Voyant que leur proposition n'égayait pas le Roi, les hommes se chuchotèrent quelques informations. Guelai les regardait faire, attendant que l'un d'eux prenne la parole.

Un petit homme dodu s'avança alors, poussant sur ses lunettes de son index pour les remettre à leur place. Guelai hocha lentement la tête pour l'inciter à s'exprimer avec un peu plus de rapidité. Il était toute ouïe.

-Nous tenions aussi à faire mention que cela lui assurerait une plus grande protection, que nous ne pouvons lui offrir à l'heure actuelle. Vous n'avez qu'à y gagner en lui faisant cette proposition, autant pour le bien de Tarian que pour le sien. »

Le petit homme rejoint sa place à reculons.

Guelai, passant ses doigts dans sa mince barbe, réfléchissait, le regard ailleurs. Ses conseillers, conscient de la dureté personnelle de ce qu'ils avaient proposé, restaient droits et clames, donnant le temps à leur Roi de se décider. Ce n'était que le protocole, au fond, ils connaissaient déjà l'issue, Guelai accepterait. Aussi, aucun ne l'interrompit dans sa réflexion, par respect sûrement.

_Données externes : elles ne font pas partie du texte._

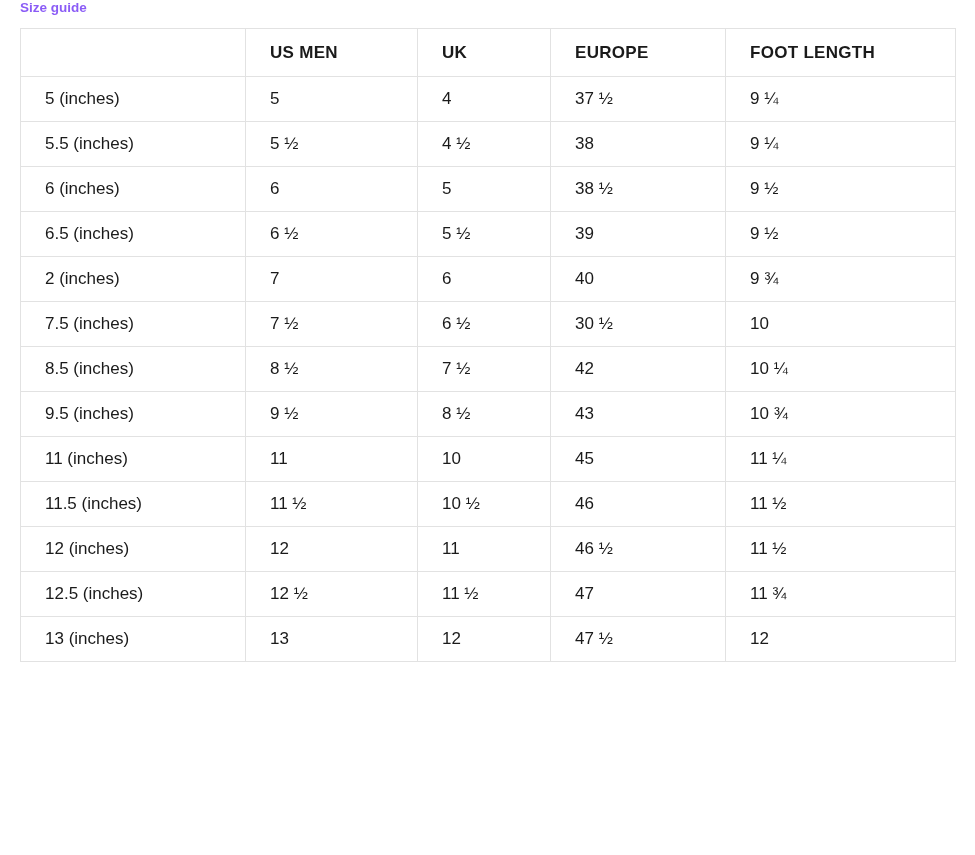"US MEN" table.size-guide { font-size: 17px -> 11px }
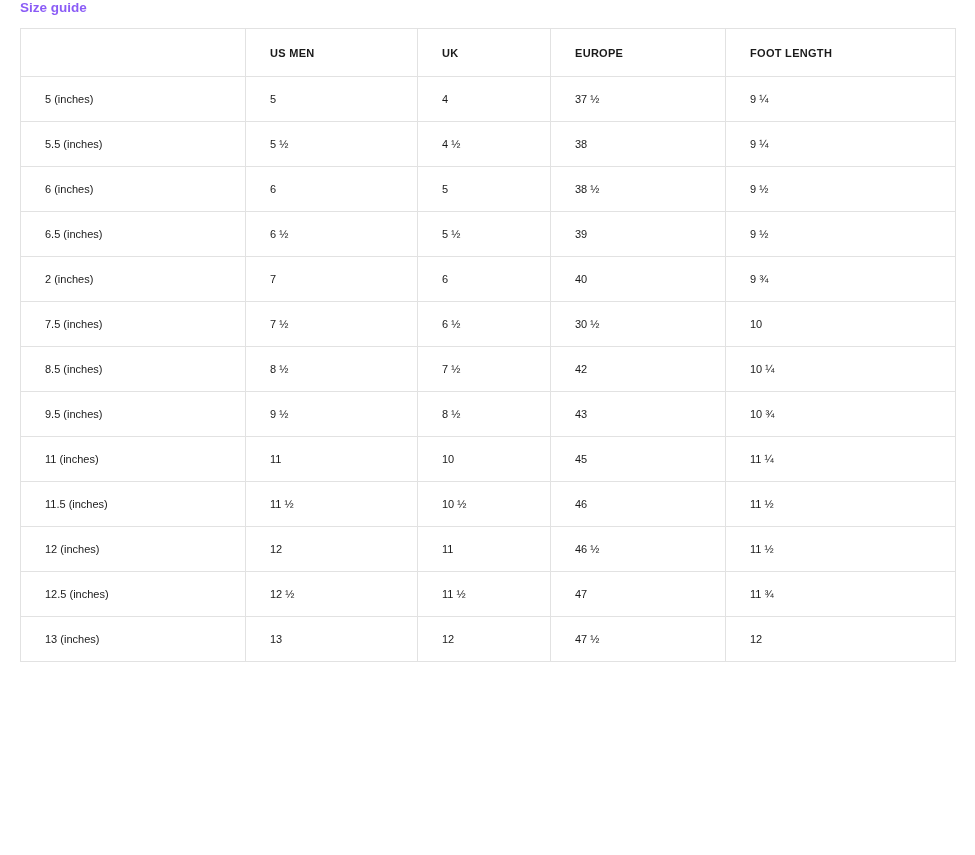"2 (inches)" th.rowhead { text: 2 -> 7 }
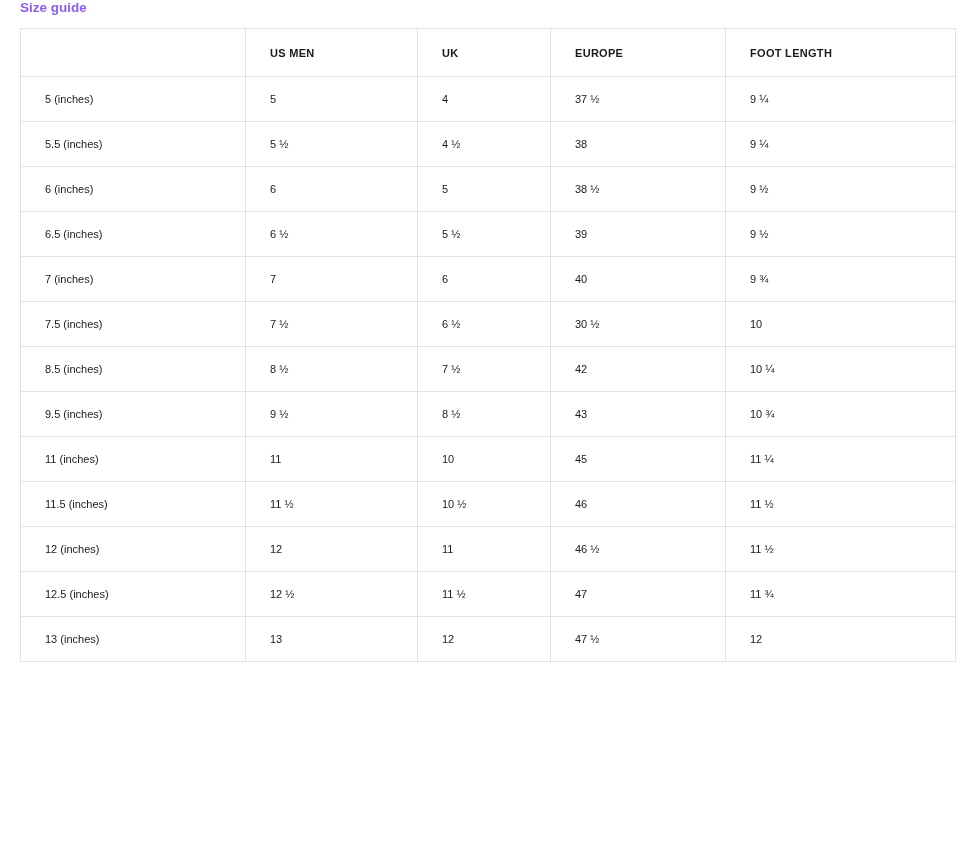"12.5 (inches)" tr { html: <tr> <th>12.5 (inches)</th> <td>12 ½</td> <td>11 ½</td> <td>47</td> <td>11 ¾</td> </tr> -> none }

Peut-être avaient-ils raison ? Guelai repassa la proposition à faire dans son esprit : mais si Antarson refusait ? Et si cela attirait sur lui le courroux éternel de sa sœur ? Indécis, il se dit qu'elle était à même de comprendre, c'était une femme forte et il lui faisait confiance. De toute manière, le temps pressait et tout était en jeu.

-Très bien. Je lui en parlerai bientôt. »

-Mais, Votre Majesté, ne vaut-il mieux pas ne rien lui dire ? »

Et la mettre sur le fait accompli ? Guelai fronça des sourcils et lança un regard noir à son conseiller.

-Faîtes-moi parvenir une plume ainsi que du parchemin, et faîtes chauffer mon sceau. Le messager devra partir ce soir. »

D'un geste de la main, Guelai invita la salle à se vider, et chacun partit dans des chuchotis partagés.

Le Roi se massa le front, soudain réticent à quitter le trône. La salle était vide, et le silence qui s'imposait lui faisait ressentir une sérénité partagée avec la boule qui lui prenait l'estomac. Bien loin de manquer de courage, faire face à Attara avec de telles choses à annoncer n'en était pas moins compliqué.

De longues minutes passèrent : le Roi prit unegrande inspiration, se leva, et descendit avec assurance les escaliers.